從GenBank中調取細小病毒內的KRV(AF321230.1); 小鼠微小病毒(NC_001510.1); RPV H1(X01457.1); RMV NTU1(JX627317.1); RPV NTU1(JX827169.1)全基因序列。通過MegAlign分析全基因序列，表明RPV (JX827169.1)在863～963 bp的序列區間為特異性區間:cactgactctggctggaaatttaactttatgaaagaggcagacagacacttggtcagtacactttatactgatcaaatgaagccagaaacggttga gacca。RMV (JX627317.1)在3 389～3 589 bp(圖 1)。

2.2 熒光定量PCR的標準曲線

按pUC-RV質粒參考物1×108拷貝數/μL為起始模板濃度, 以倍比稀釋次數和相應的Ct值繪制出標準曲線(圖2)。得到的相關系數R2均大于0.99，標準曲線都具有良好的線關系，各個稀釋度相關性好，誤差較小。將1×108拷貝/μL的參考物質粒pUC-RV, 進行10倍梯度稀釋, 用于進行敏感性測試,Ct值大于35視為陰性。繪制不同濃度的模板下三組樣品的擴增曲線。結果顯示: 該方法具有良好的重復性, 最低可檢測模板濃度為10拷貝/μL(圖3), 約100 fg DNA。

圖1 使用MegAlign Clustal W方法進行序列比對Figure 1 Sequence alignments were performed using the ClustalW method in MegAlign

檢測方法中RPV產生的熒光強度明顯高出RMV,RMV的熒光擴增曲線也趨于平直, 很容易區分和辨別出, 且擴增曲線可靠, 所以雙重熒光檢測方法是可以同時鑒別并檢測RMV和RPV, 且靈敏度很高。

2.3 特異性試驗

對小鼠微小病毒、RPV KRV株、RPV H1株、仙臺病毒、小鼠呼腸孤病毒3型和鼠痘病毒進行檢測，除參考物有陽性擴增曲線外，其他病毒均沒有擴增曲線。這說明該方法與待檢的其他大鼠病毒病原體無交叉反應(圖4)。

2.4 重復性試驗

以倍比稀釋的參考物質粒 PUC-RV 作為模板，每個稀釋度設置3個重復孔來進行重復性實驗。對結果統計分析(表1)，對RMV檢測重復孔的變異系數為1.28%～2.91%，對RPV檢測重復孔的變異系數為0.12%～0.97%，變異系數小于3.0%，表明建立的RMV和RPV的熒光定量PCR檢測方法，具有較好的重復性和穩定性。

> [練習資料]:
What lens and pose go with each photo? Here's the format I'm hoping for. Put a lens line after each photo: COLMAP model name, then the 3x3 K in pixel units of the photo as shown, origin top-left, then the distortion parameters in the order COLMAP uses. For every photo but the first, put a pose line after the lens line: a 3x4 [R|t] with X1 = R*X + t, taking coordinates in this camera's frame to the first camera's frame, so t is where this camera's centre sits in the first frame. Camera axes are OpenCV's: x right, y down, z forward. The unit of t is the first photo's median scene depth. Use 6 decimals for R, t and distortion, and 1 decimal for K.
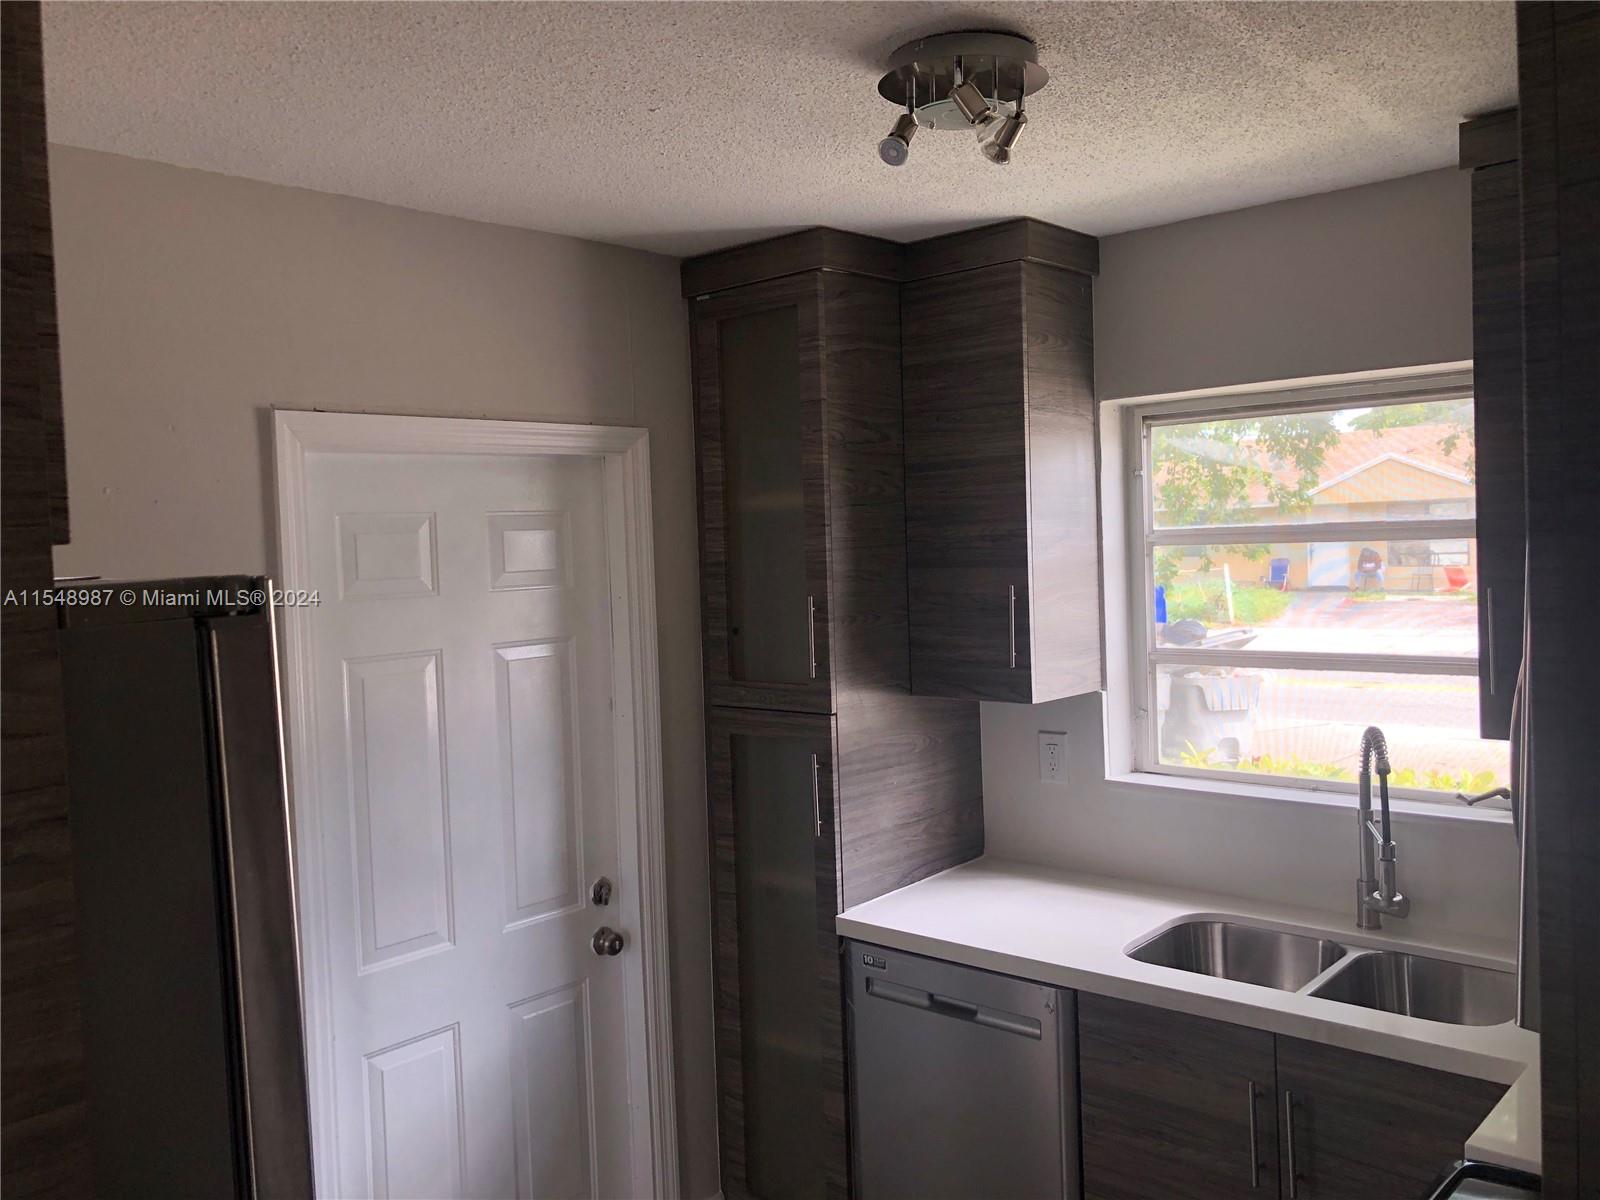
lens RADIAL K [[1322.4, 0, 795.9], [0, 1322.4, 606.6], [0, 0, 1]] dist [0.050264, -0.040177]
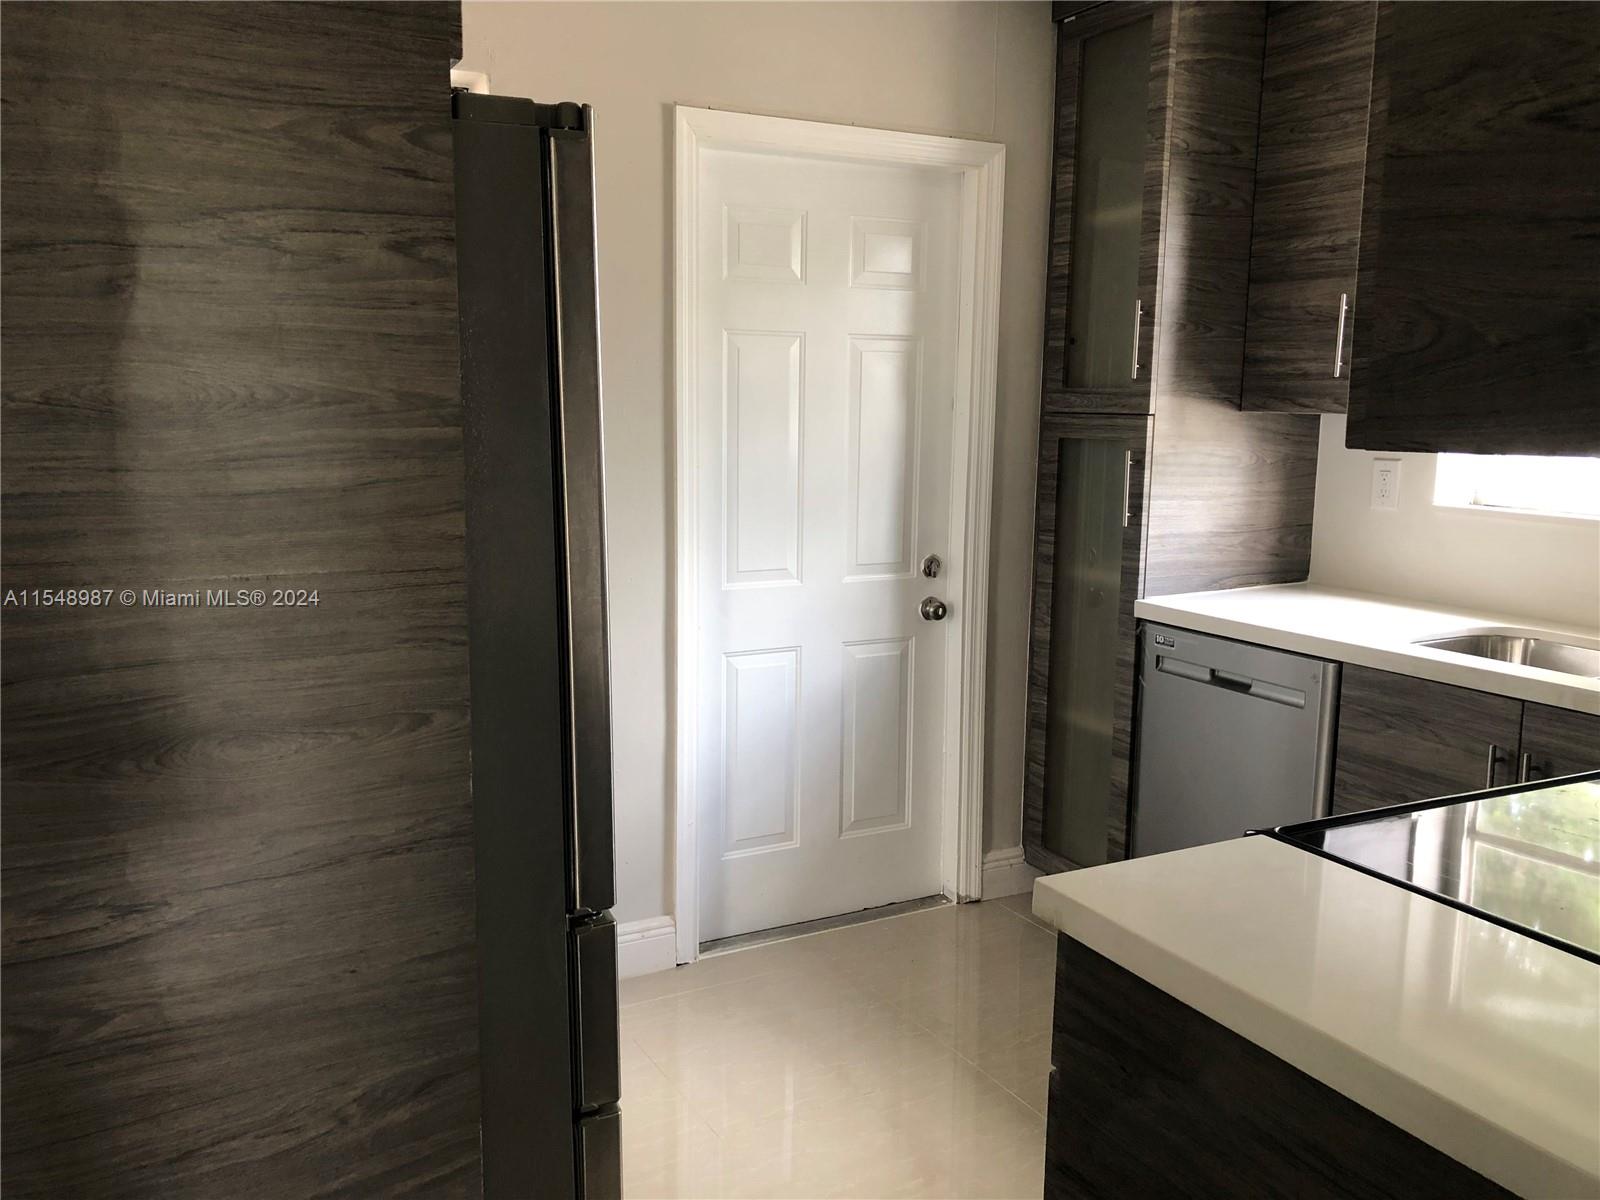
lens RADIAL K [[1322.4, 0, 793.4], [0, 1322.4, 596.9], [0, 0, 1]] dist [0.050264, -0.040177]
pose [[0.939281, 0.098581, -0.328683, 0.121651], [-0.062614, 0.991002, 0.118295, 0.115831], [0.337388, -0.090532, 0.937002, -0.116607]]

> [待辦事項]:
a. 依據熒光定量PCR檢測一文，逐一判斷下列三項陳述是否與之相符，各答「是」或「否」，並原文引出據以判斷的字句：(i) 該方法最低可檢測模板濃度為10拷貝/μL；(ii) 特異性試驗中，仙臺病毒出現了擴增曲線；(iii) RPV檢測重復孔的變異系數高於RMV。
b. 寫出熒光定量PCR檢測一文在末句之後的下文。

> [答案一覽]:
a.
(i) 是。「最低可檢測模板濃度為10拷貝/μL」
(ii) 否。「除參考物有陽性擴增曲線外，其他病毒均沒有擴增曲線」
(iii) 否。「對RMV檢測重復孔的變異系數為1.28%～2.91%，對RPV檢測重復孔的變異系數為0.12%～0.97%」

b.
2.5 臨床樣品檢測

圖2 TaqMan熒光定量PCR檢測標準曲線Figure 2 Standard curve of TaqMan real-time fluorescent quantitative PCR

圖3 TaqMan熒光定量PCR動力學曲線Figure 3 Dynamic Curve of TaqMan real-time fluorescent quantitative PCR

圖4 TaqMan熒光定量PCR檢測方法的特異性Figure 4 Specificity of TaqMan real-time fluorescent quantitative PCR

表2 RMV和RPV的熒光定量PCR檢測方法的重復性Table 2 Repeatability of qPCR method for detecting RMV and RPV

收集上海實驗動物研究中心用于檢測和科研的來自各單位的100只SPF級大鼠，采集各肝臟組織,提取DNA，使用建立的熒光定量PCR方法檢測，以質粒參考物模板為陽性對照，無RNA酶水模板為陰性對照。同時采集50只大鼠的血清樣品, 利用RPV和RMV的ELISA檢測試劑盒進行血清學檢測。結果表明，兩種方法檢測結果均呈陰性, 100只大鼠均未感染RPV和RMV，檢測結果相符合。

3 討論

RMV和RPV在大鼠群中的傳播能力非常強，且多為隱性感染并長期排毒，其傳播途徑為糞口途徑，所以要及早地發現并處理RPV感染，一旦蔓延，會造成嚴重損失。防治措施除對動物房的飼料、飲水和周圍環境消毒滅菌外，還要定期對實驗動物進行病原微生物監測。定期對動物房進行監測，確保第一時間發現疾病感染，是防控RPV感染最重要方法[5]。隨著我國實驗動物工作的法制化和規范化，我國實驗動物的質量已有明顯提升。雖然RPV H-1株和KRV株已被列入了國家標準SPF級大鼠必須檢測項目，但RPV和RMV也嚴重威脅著我國實驗大鼠健康安全。所以建立關于RPV和RMV的檢測方法十分必要。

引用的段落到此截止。